The funny thing is that the Sicilians call it a "liberation," not an invasion. Technically, the Italians were on the side of the Germans. Remember Mussolini? He was a joke of a dictator and Hitler couldn't stand him. Anyway, the Sicilians like to say that they were never part of that whole deal . . . like they were neutral or something. In fact, there was a large German presence in Sicily, and even today you can see bunkers all over the place, even right near NAS I Sigonella.

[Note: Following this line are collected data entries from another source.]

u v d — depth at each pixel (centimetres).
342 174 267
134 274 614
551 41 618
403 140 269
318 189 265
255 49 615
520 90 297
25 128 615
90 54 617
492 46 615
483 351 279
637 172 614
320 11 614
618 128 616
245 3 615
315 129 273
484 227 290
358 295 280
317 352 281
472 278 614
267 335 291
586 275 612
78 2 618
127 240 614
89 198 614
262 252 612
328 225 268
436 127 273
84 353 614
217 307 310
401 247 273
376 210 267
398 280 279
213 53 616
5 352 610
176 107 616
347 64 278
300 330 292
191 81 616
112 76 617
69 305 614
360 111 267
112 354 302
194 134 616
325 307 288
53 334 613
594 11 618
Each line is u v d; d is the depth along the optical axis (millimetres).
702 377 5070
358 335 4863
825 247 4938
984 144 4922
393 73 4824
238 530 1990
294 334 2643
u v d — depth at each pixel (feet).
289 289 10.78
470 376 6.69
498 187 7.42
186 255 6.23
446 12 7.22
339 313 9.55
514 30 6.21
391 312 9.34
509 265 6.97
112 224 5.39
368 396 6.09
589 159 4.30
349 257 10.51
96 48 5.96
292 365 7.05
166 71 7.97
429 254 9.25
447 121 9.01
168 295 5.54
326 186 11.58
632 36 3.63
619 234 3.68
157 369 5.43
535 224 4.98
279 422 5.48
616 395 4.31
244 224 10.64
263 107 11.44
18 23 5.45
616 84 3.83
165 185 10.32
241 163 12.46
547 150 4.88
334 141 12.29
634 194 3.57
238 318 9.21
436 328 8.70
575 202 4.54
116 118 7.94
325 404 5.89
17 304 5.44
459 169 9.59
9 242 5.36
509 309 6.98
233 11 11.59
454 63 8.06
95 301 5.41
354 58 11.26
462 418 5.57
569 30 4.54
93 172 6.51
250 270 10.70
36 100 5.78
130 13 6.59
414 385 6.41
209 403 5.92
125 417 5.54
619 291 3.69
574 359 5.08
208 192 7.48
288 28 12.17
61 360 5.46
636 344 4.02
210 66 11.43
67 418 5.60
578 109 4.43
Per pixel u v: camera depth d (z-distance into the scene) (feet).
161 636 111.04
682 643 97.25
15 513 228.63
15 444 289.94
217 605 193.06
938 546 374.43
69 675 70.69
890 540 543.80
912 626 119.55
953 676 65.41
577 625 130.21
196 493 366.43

There are two large war cemeteries nearby. The British cemetery (LEFT), located near the Catania airport, has over 2,000 men buried in it,and the German one, near Misterbianco, has more than twice as many. I've been to both and also to the World War II Museum in downtown Catania. In fact, Kendra and I took our tenth grade Integrated Literature-World History students there last spring. It is a FABULOUS museum! It's very interactive and realistic throughout. You go through a bomb raid, get inside a machine gun bunker, see films, artifacts, wax figures, and end with a very moving memorial for all who died in the invasion. Even the tenth graders liked it, and they were a group who didn't like much.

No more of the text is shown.